- **The request**
Give only the stretch from the line containing "phylum: Chlorophyta" through the line containing "coordinates: 16 48.8' N, 88 06.2' W", with "locality" changed to "site" and every other part left as it is.

- **Available data**

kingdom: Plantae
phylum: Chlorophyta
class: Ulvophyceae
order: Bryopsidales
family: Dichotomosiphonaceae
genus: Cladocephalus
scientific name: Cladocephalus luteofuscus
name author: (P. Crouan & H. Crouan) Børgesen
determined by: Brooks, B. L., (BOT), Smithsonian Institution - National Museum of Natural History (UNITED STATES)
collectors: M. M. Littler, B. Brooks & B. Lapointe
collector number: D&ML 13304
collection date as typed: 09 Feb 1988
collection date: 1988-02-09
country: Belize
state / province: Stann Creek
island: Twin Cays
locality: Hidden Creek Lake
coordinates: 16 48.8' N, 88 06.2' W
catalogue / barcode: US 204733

==

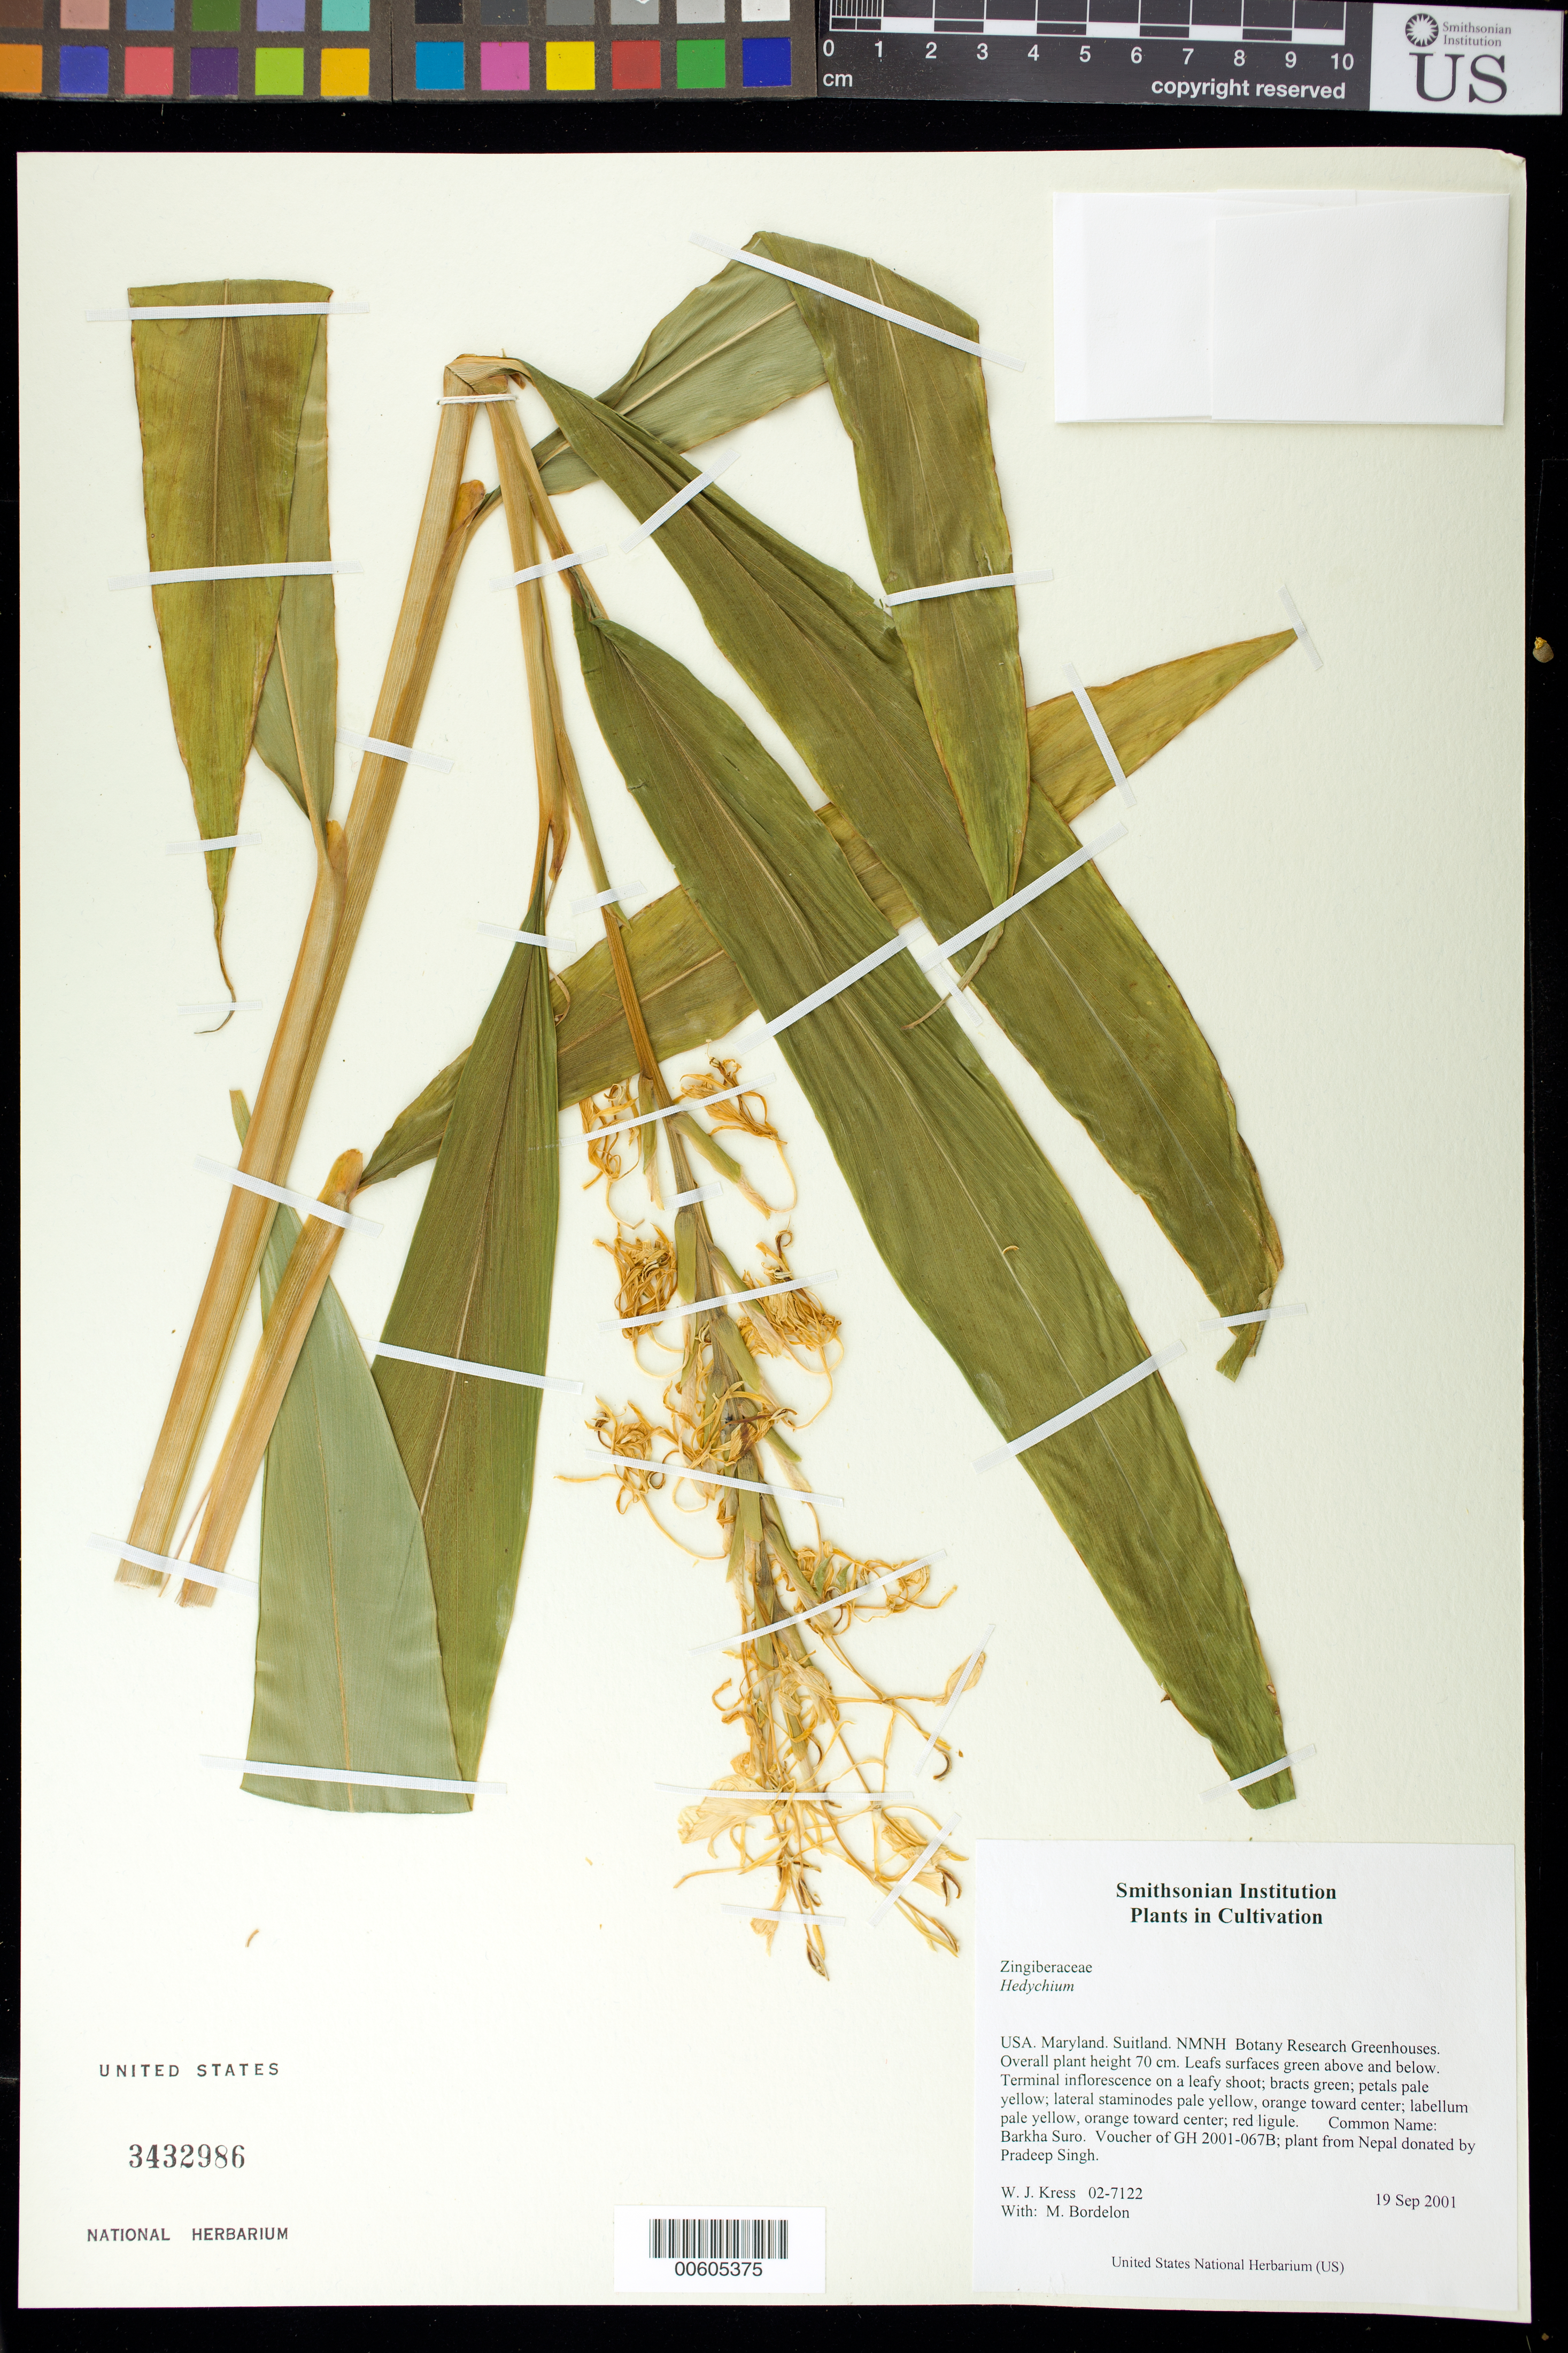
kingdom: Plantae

- **In response**
phylum: Chlorophyta
class: Ulvophyceae
order: Bryopsidales
family: Dichotomosiphonaceae
genus: Cladocephalus
scientific name: Cladocephalus luteofuscus
name author: (P. Crouan & H. Crouan) Børgesen
determined by: Brooks, B. L., (BOT), Smithsonian Institution - National Museum of Natural History (UNITED STATES)
collectors: M. M. Littler, B. Brooks & B. Lapointe
collector number: D&ML 13304
collection date as typed: 09 Feb 1988
collection date: 1988-02-09
country: Belize
state / province: Stann Creek
island: Twin Cays
site: Hidden Creek Lake
coordinates: 16 48.8' N, 88 06.2' W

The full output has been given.